▶ **What to work on**:
From the passage on NAND flash SSDs, reproduce everything from "And finally, NAND" down to "reasons for over-provisioning.".

To complete the physical picture, NAND is not freely writable. A die is divided into what we refer to as program/erase “P/E” pages. These are the actual writable elements. A page must first be erased to prepare writing it, then the entire page can be written at once. A page may be as small as 16K, or potentially much larger. Any one single write that arrives in the SSD probably won’t line up with the page size!
And finally, NAND never re-writes in place. The FTL is continuously keeping track of wear, preparing fresh erased pages, and consolidating valid data sitting in pages alongside stale data corresponding to logical blocks which have already been re-written. These are additional reasons for over-provisioning.
In consumer devices, and especially in mobile, an SSD can safely leverage an unprotected, volatile cache because the device’s battery ensures it will not unexpectedly lose power. In servers, however, an SSD must provide its own power protection, typically in the form of a capacitor.
Buffers and caches
The bottom line is that a NAND flash SSD is a complex, dynamic environment and there is a lot going on to keep your data safe. As device densities increase, it is getting ever harder. We must maximize the value of each write, as it takes the device one step closer to failure. Fortunately, we have a trick: a buffer.
A buffer in an SSD is just like the cache in the system that surrounds it: some memory which can accumulate writes, allowing the user/application request to complete while it gathers more and more data to write efficiently to the NAND flash. Many small operations turn into a small number of larger operations. Just like the memory in a conventional computer, though, on its own that buffer is volatile – if a power loss occurs, any pending write operations are lost.
Losing data is, of course, not acceptable. Storage Spaces Direct is at the far end of a series of actions which have led to it getting a write. A virtual machine on another computer may have had an application issue a flush which, in a physical system, would put the data on stable storage. After Storage Spaces Direct acknowledges any write, it must be stable.

▶ **Dataset extract**:
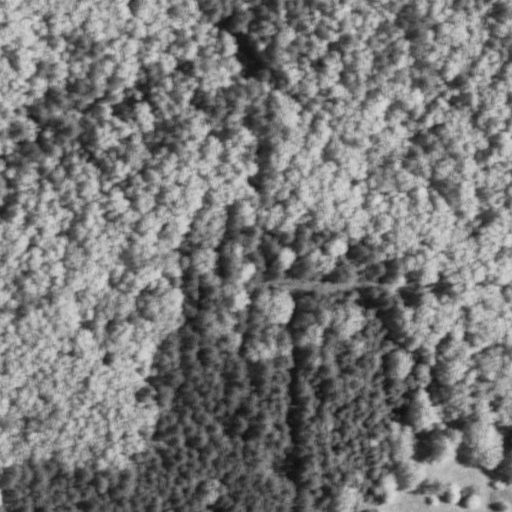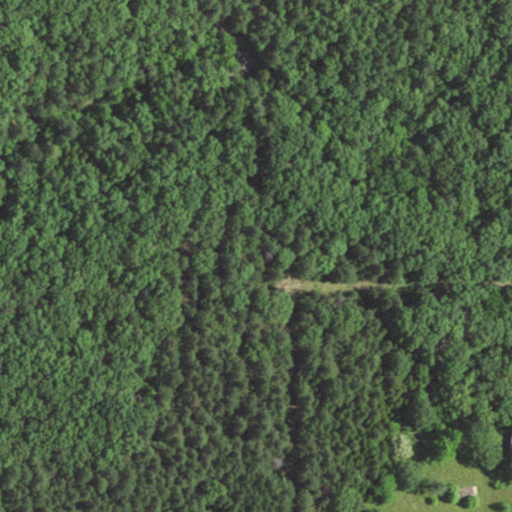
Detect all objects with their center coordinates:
road: (504, 492)
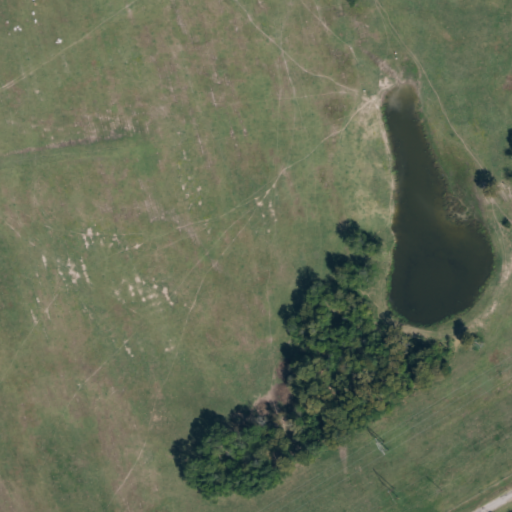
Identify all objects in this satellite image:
road: (495, 502)
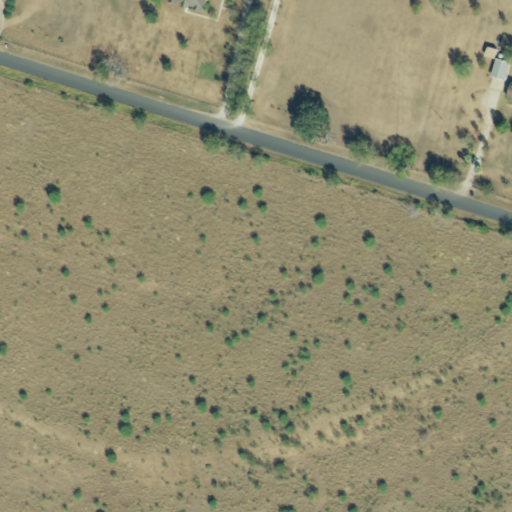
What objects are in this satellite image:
building: (190, 3)
road: (233, 63)
road: (254, 66)
building: (498, 70)
building: (508, 93)
road: (255, 138)
road: (478, 148)
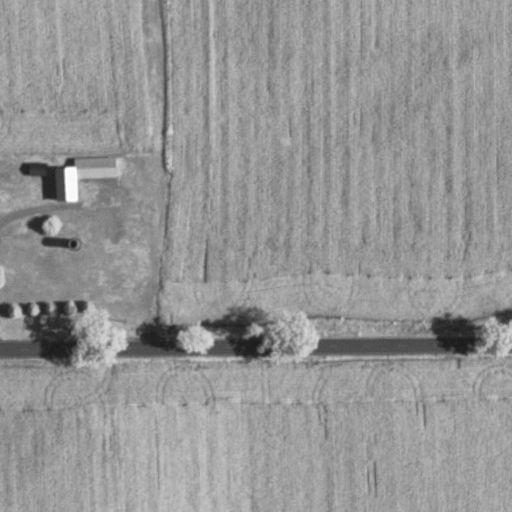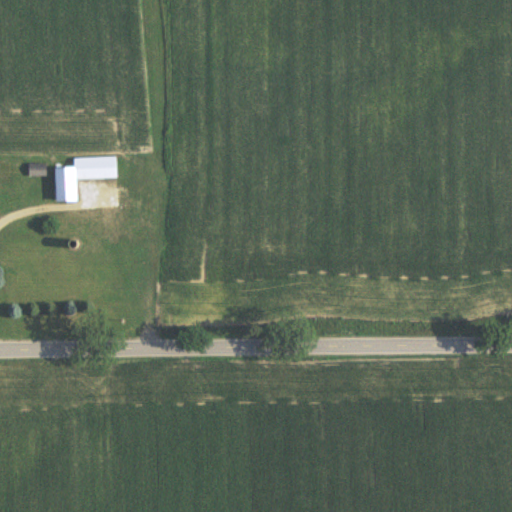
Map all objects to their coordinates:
crop: (254, 163)
building: (83, 177)
road: (30, 191)
road: (256, 335)
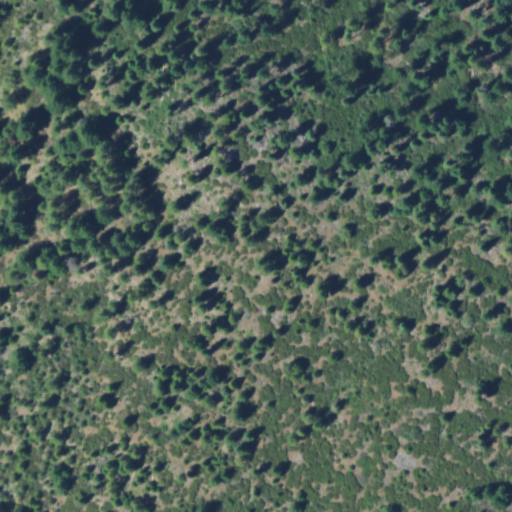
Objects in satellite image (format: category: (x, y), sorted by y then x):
road: (368, 26)
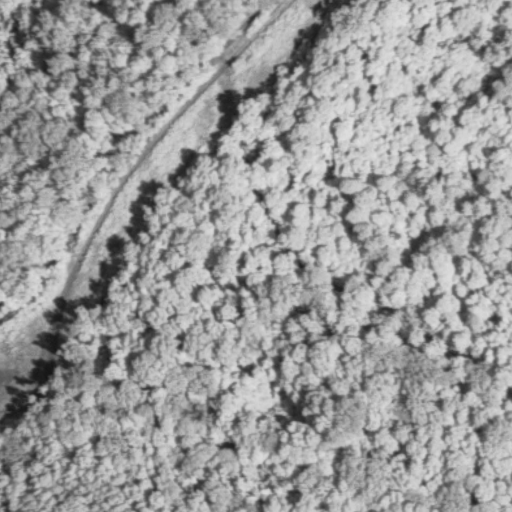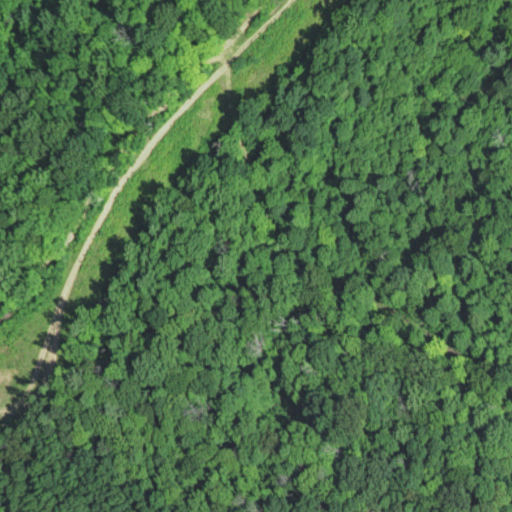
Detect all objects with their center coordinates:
road: (134, 140)
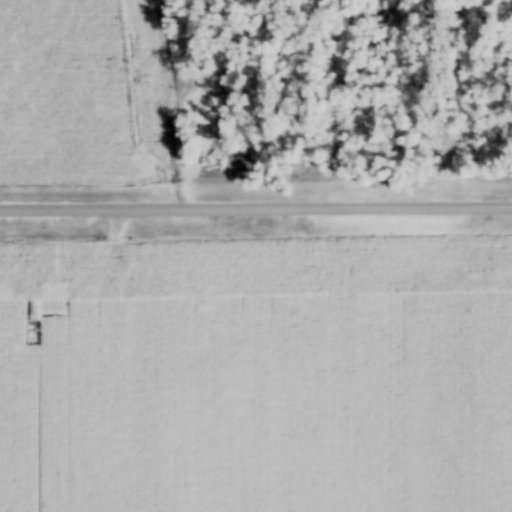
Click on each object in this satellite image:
road: (255, 204)
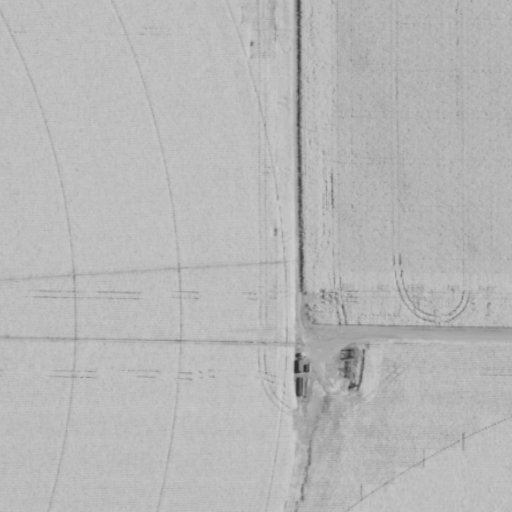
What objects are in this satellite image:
road: (365, 350)
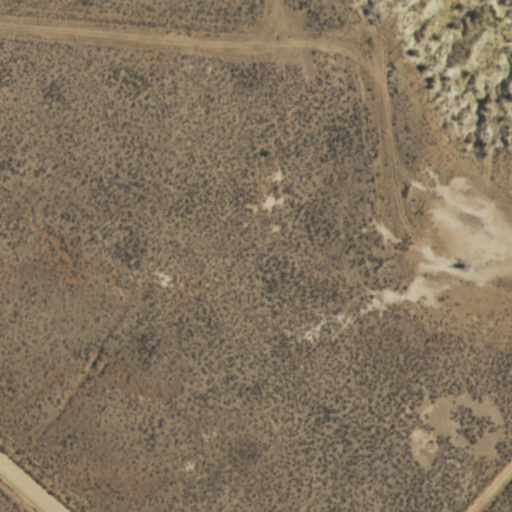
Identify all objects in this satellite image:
road: (29, 486)
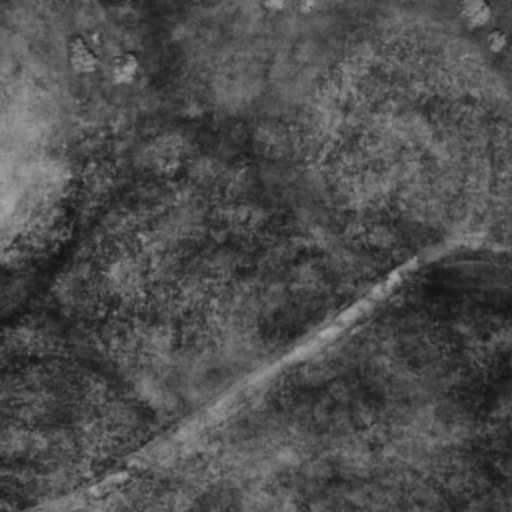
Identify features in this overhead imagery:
road: (311, 369)
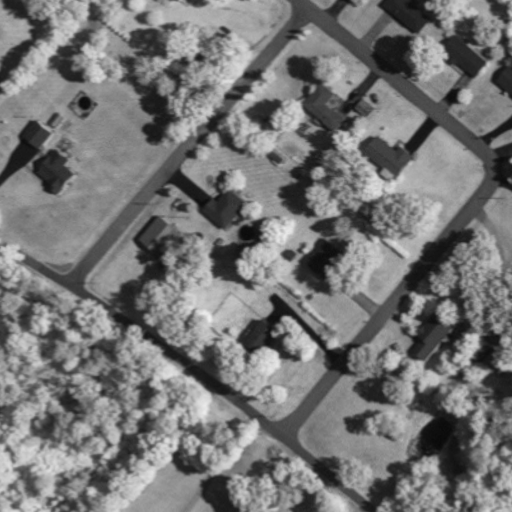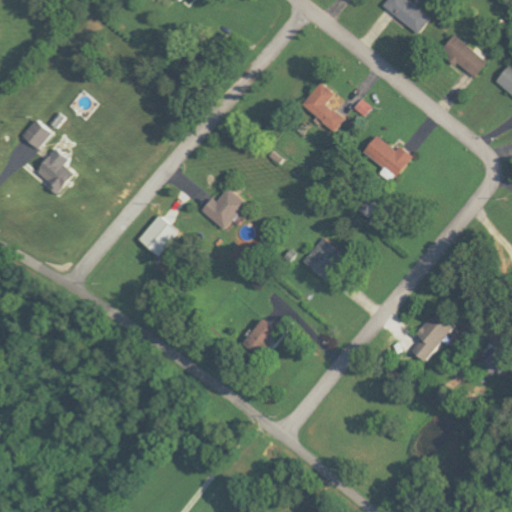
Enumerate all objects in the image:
building: (184, 0)
building: (412, 14)
building: (469, 57)
building: (508, 81)
building: (328, 107)
building: (366, 108)
building: (43, 135)
road: (191, 148)
building: (394, 156)
building: (63, 171)
road: (502, 182)
road: (476, 205)
building: (230, 209)
building: (166, 236)
building: (328, 258)
building: (267, 336)
building: (436, 337)
building: (494, 361)
road: (194, 368)
road: (221, 465)
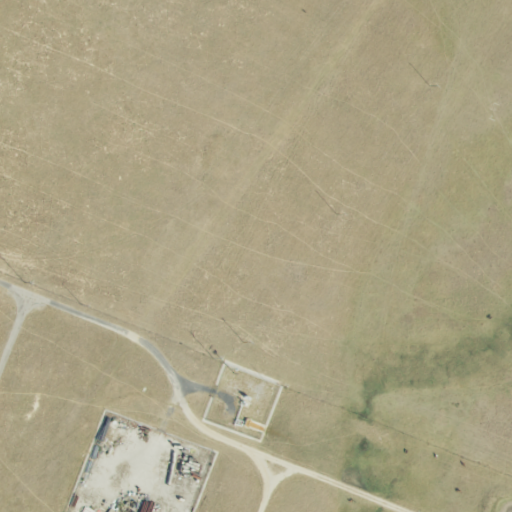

▶ **Exercise solution**:
And finally, NAND never re-writes in place. The FTL is continuously keeping track of wear, preparing fresh erased pages, and consolidating valid data sitting in pages alongside stale data corresponding to logical blocks which have already been re-written. These are additional reasons for over-provisioning.